**What is expected**. Among the lines of the material, copy those that hold the string "linejoin".

**Records for this task**.
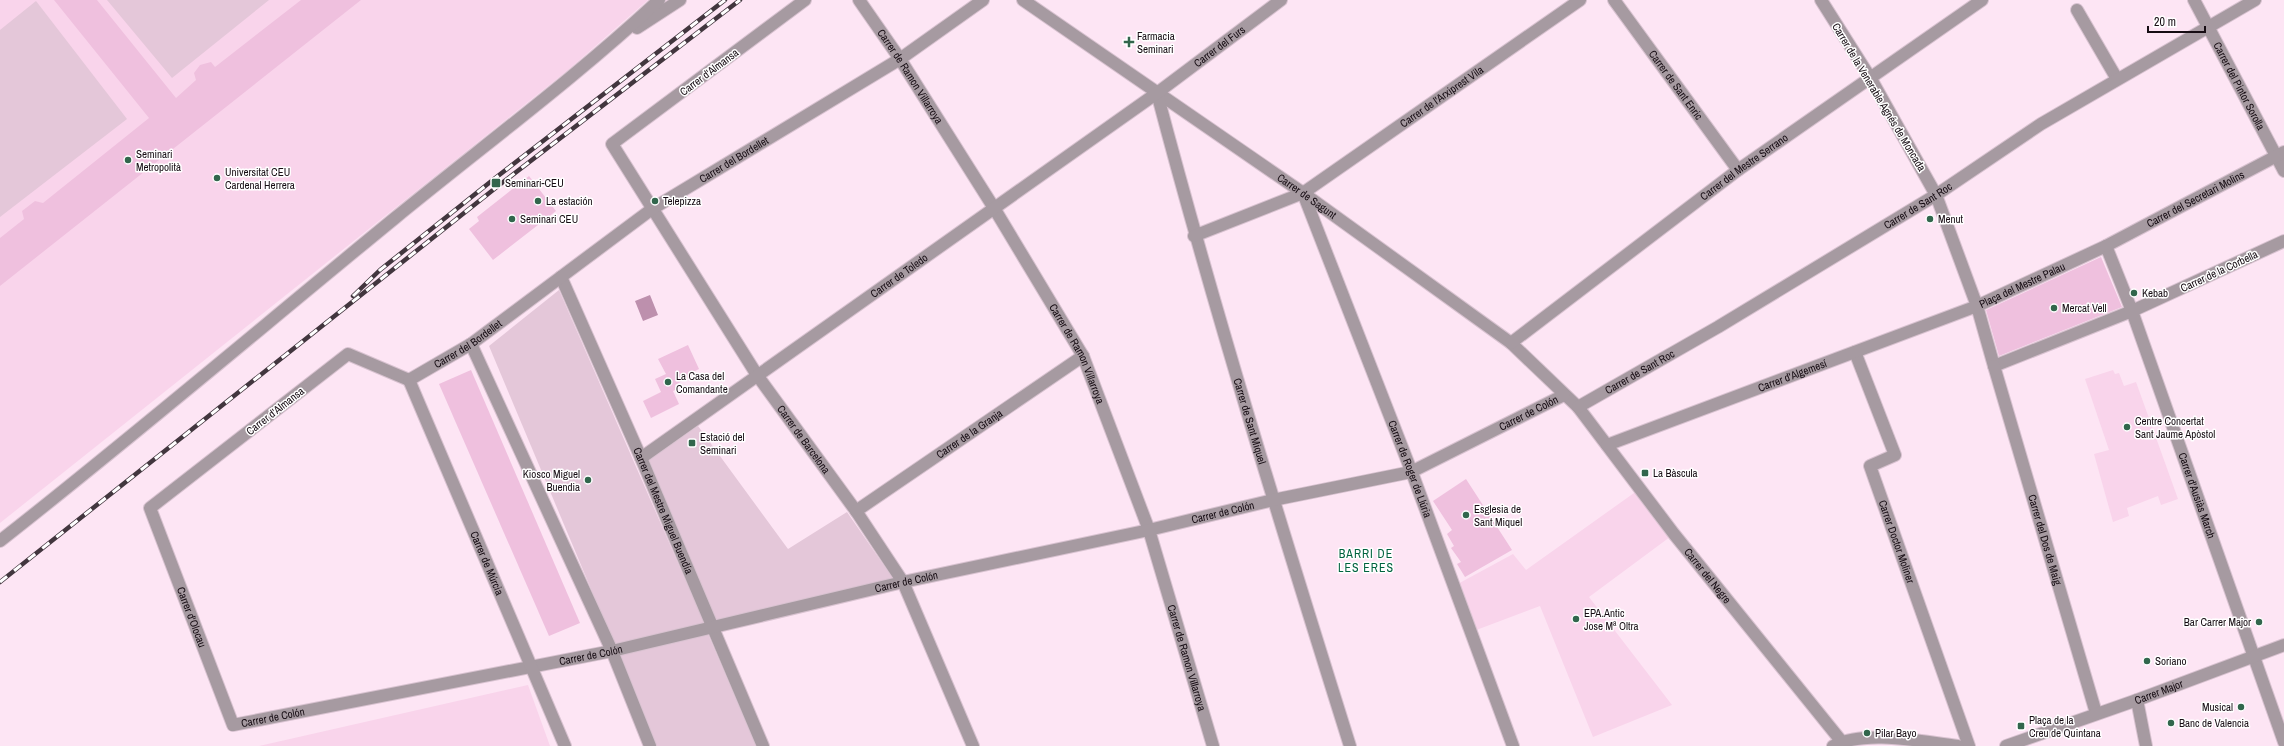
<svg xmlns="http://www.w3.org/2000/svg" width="2284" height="746" viewBox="0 0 2284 746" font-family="'Archivo Narrow',sans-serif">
	<rect width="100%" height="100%" fill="#fde5f4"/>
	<g fill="#f9d4eb">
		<path d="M0,0H648L567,71L0,523Z"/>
		<path d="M2113,370L2115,374L2119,373L2124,386L2136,382L2178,499L2161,505L2158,496L2127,508L2129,516L2113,522L2094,454L2109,450L2085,379Z"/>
		<path d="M1641,488L1674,534L1589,597L1672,705L1593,737L1540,606L1471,632L1454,586L1513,554L1526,570Z"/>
		<path d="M528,685L550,746H259Z"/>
	</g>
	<g fill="#e4c7d9">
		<path d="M107,0H269L172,78Z"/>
		<path d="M36,1L127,119L0,217V30Z"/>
		<path d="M559,290L705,625L615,646L489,346Z"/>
		<path d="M698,426L788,549L847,512L894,580L714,625L646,462Z"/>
		<path d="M708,634L756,746H656L619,653Z"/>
	</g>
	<path fill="#bd90ad" d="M650,295L658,315L643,321L635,301Z"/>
	<g fill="#efc0de">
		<path d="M54,0H97L176,98L196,80L194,73L200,65L211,62L215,67L301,0H361L0,286V238L24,219L22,211L35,201L43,203L149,118Z"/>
		<path d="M529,176L556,211L493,260L469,229L479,221L477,217Z"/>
		<path d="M2101,257L2122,307L1999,356L1986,310Z"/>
		<path d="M688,345L699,369L691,373L692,376L675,385L677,389L673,391L679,404L651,418L643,401L661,392L655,379L666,374L658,359Z"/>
		<path d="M471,370L580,623L549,636L439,384Z"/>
		<path d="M1466,479L1512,550L1465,577L1457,564L1461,562L1451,548L1454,546L1447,534L1452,530L1433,501Z"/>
	</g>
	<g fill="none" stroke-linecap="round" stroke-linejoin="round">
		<g stroke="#d8c2d0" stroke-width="14">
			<g id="minor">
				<path id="s1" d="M805,0L612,144L757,375L856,511L903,582L973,746"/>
				<path id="s2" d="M859,0L900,59L994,208L1083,356L1149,530L1213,746"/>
				<path id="s3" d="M1023,0L1303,193L1511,343L1578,407L1674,534L1842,742"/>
				<path id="s4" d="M1614,0L1738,170"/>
				<path id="s5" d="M2194,0L2284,171"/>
				<path d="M2077,10L2117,79"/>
				<path d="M637,28L680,0"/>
				<path id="s6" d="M1157,93C1215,313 1282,529 1350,746"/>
				<path id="s7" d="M1303,193L1414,478L1513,746"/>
				<path id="s8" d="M1194,236L1303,193L1580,0"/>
				<path id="s9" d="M2284,241L2132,311L1994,366L1977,306L2106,246L2132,311L2284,742"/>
				<path id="s10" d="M2106,246L2284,152"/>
				<path id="s11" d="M561,277L641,458L763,746"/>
				<path id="s12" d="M1511,343L1738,170L1982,0"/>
				<path d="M471,344L612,651L650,746"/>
				<path id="s13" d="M1855,352L1895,455L1870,466L1969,746"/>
				<path id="s14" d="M1994,366L2096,713"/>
				<path id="s15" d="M409,380L348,354L150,508L233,725L612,651L903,582L1149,530L1273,500L1411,472L1564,395"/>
				<path id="s16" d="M409,380L471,344L652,209L900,59L983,0"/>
				<path id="s17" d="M409,380L565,746"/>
				<path id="s18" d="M1578,407L1718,327L1936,195L2041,124L2255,0"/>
				<path id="s19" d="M1607,445L1977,306L1936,195L1871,79L1821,0"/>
				<path id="s20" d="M641,458L1157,93L1281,0"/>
				<path id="s21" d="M856,511L1083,356"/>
				<path d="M0,541C134,436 263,326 395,218C483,146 575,78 659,0"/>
				<path d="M2137,700L2146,746"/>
				<path d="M1833,746C1867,729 1922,742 1958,746"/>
				<path id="s22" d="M2006,746L2137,700L2284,645"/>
			</g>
		</g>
		<use href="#minor" stroke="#a69aa1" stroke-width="12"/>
		<g stroke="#42363e" stroke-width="4.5">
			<g id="rail">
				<path d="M353,296L380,270L494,179L725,0"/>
				<path d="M0,582L498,186L740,0"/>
			</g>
		</g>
		<use href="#rail" stroke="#fff" stroke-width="3" stroke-dasharray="9" stroke-linecap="butt"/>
	</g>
	<g fill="#31664c" stroke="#fff" stroke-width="1.5">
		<path d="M1127 36h4v4h4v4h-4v4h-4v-4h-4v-4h4z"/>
		<circle cx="128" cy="160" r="4"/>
		<circle cx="217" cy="178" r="4"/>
		<rect x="491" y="178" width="10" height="10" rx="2"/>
		<circle cx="538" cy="201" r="4"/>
		<circle cx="655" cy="201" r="4"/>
		<circle cx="512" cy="219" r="4"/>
		<circle cx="1930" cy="219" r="4"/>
		<circle cx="2134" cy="293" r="4"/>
		<circle cx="2054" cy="308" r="4"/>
		<circle cx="668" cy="382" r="4"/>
		<circle cx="2127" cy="427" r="4"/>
		<rect x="688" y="439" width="8" height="8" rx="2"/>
		<rect x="1641" y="469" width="8" height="8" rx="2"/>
		<circle cx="588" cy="480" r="4"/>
		<circle cx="1466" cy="515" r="4"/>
		<circle cx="1576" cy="619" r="4"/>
		<circle cx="2259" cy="622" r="4"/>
		<circle cx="2147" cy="661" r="4"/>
		<circle cx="2241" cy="707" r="4"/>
		<circle cx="2171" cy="723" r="4"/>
		<rect x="2017" y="722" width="8" height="8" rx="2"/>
		<circle cx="1867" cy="733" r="4"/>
	</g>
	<g text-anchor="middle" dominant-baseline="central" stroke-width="3" stroke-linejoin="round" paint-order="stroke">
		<g font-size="11" fill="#160c13" stroke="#fff" text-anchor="start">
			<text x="1137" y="36">Farmacia<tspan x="1137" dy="13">Seminari</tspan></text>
			<text x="136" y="154">Seminari<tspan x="136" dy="13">Metropolità</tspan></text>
			<text x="225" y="172">Universitat CEU<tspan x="225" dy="13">Cardenal Herrera</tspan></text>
			<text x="505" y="183">Seminari-CEU</text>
			<text x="546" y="201">La estación</text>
			<text x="663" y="201">Telepizza</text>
			<text x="520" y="219">Seminari CEU</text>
			<text x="1938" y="219">Menut</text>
			<text x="2142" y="293">Kebab</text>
			<text x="2062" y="308">Mercat Vell</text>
			<text x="676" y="376">La Casa del<tspan x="676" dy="13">Comandante</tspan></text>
			<text x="2135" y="421">Centre Concertat<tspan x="2135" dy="13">Sant Jaume Apòstol</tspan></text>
			<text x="700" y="437">Estació del<tspan x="700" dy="13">Seminari</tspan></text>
			<text x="1653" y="473">La Bàscula</text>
			<text x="580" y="474" text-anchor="end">Kiosco Miguel<tspan x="580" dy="13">Buendia</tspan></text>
			<text x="1474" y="509">Esglesia de<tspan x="1474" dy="13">Sant Miquel</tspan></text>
			<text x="1584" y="613">EPA.Antic<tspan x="1584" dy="13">Jose Mª Oltra</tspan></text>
			<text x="2251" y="622" text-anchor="end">Bar Carrer Major</text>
			<text x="2155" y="661">Soriano</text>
			<text x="2233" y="707" text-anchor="end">Musical</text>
			<text x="2029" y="720">Plaça de la<tspan x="2029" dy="13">Creu de Quintana</tspan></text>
			<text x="2179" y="723">Banc de Valencia</text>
			<text x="1875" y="733">Pilar Bayo</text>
		</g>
		<g font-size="11" fill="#160c13" stroke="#fff">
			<text stroke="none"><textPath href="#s20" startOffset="710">Carrer del Furs</textPath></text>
			<text transform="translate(709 72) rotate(-37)">Carrer d'Almansa</text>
			<text stroke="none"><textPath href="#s2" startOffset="92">Carrer de Ramon Villarroya</textPath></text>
			<text stroke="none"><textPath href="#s4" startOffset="105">Carrer de Sant Enric</textPath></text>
			<text stroke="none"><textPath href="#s5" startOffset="97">Carrer del Pintor Sorolla</textPath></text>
			<text stroke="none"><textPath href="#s8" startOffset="286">Carrer de l'Arxiprest Vila</textPath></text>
			<text transform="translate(1879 97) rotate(59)">Carrer de la Venerable Agnés de Moncada</text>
			<text stroke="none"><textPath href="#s16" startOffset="393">Carrer del Bordellet</textPath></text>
			<text stroke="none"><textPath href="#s12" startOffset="292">Carrer del Mestre Serrano</textPath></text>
			<text stroke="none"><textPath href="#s3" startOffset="345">Carrer de Sagunt</textPath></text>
			<text stroke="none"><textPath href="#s10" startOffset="101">Carrer del Secretari Molins</textPath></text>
			<text stroke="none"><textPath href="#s18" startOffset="395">Carrer de Sant Roc</textPath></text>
			<text transform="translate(2219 271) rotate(-25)">Carrer de la Corbella</text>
			<text stroke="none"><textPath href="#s20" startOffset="316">Carrer de Toledo</textPath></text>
			<text stroke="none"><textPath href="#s9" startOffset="428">Plaça del Mestre Palau</textPath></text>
			<text stroke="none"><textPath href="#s16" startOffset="69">Carrer del Bordellet</textPath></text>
			<text stroke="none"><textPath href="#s2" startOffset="416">Carrer de Ramon Villarroya</textPath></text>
			<text stroke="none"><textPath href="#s18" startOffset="71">Carrer de Sant Roc</textPath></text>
			<text stroke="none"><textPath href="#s19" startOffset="198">Carrer d'Algemesí</textPath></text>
			<text transform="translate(275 411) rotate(-38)">Carrer d'Almansa</text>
			<text stroke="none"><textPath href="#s15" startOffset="1886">Carrer de Colón</textPath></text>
			<text stroke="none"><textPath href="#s6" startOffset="341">Carrer de Sant Miquel</textPath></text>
			<text stroke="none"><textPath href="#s21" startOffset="137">Carrer de la Granja</textPath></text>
			<text stroke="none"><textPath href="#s1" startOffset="593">Carrer de Barcelona</textPath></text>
			<text stroke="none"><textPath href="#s7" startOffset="296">Carrer de Roger de Llúria</textPath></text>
			<text stroke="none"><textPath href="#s9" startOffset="786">Carrer d'Ausiàs March</textPath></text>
			<text stroke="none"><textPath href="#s11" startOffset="255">Carrer del Mestre Miguel Buendía</textPath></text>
			<text stroke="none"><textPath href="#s15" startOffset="1562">Carrer de Colón</textPath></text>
			<text stroke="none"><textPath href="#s14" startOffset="181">Carrer del Dos de Maig</textPath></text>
			<text stroke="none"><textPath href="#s13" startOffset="218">Carrer Doctor Moliner</textPath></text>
			<text stroke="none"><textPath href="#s17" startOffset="199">Carrer de Múrcia</textPath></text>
			<text stroke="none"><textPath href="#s3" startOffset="902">Carrer del Negre</textPath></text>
			<text stroke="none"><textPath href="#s15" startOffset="1238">Carrer de Colón</textPath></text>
			<text stroke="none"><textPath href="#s15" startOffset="434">Carrer d'Olocau</textPath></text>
			<text stroke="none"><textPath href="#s15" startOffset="914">Carrer de Colón</textPath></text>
			<text stroke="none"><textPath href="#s2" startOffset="740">Carrer de Ramon Villarroya</textPath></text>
			<text stroke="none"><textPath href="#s22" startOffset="162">Carrer Major</textPath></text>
			<text stroke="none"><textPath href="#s15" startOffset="590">Carrer de Colón</textPath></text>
		</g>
		<g font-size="12" letter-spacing="1" fill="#00633f" stroke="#fff">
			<text x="1366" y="554">BARRI DE<tspan x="1366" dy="14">LES ERES</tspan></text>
		</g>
	</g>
	<path d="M2148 26v6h57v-6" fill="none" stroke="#160c13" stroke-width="2"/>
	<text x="2154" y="26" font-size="12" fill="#160c13" stroke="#ffffff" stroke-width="3" paint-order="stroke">20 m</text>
</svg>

**Task output**.
	<g fill="none" stroke-linecap="round" stroke-linejoin="round">
	<g text-anchor="middle" dominant-baseline="central" stroke-width="3" stroke-linejoin="round" paint-order="stroke">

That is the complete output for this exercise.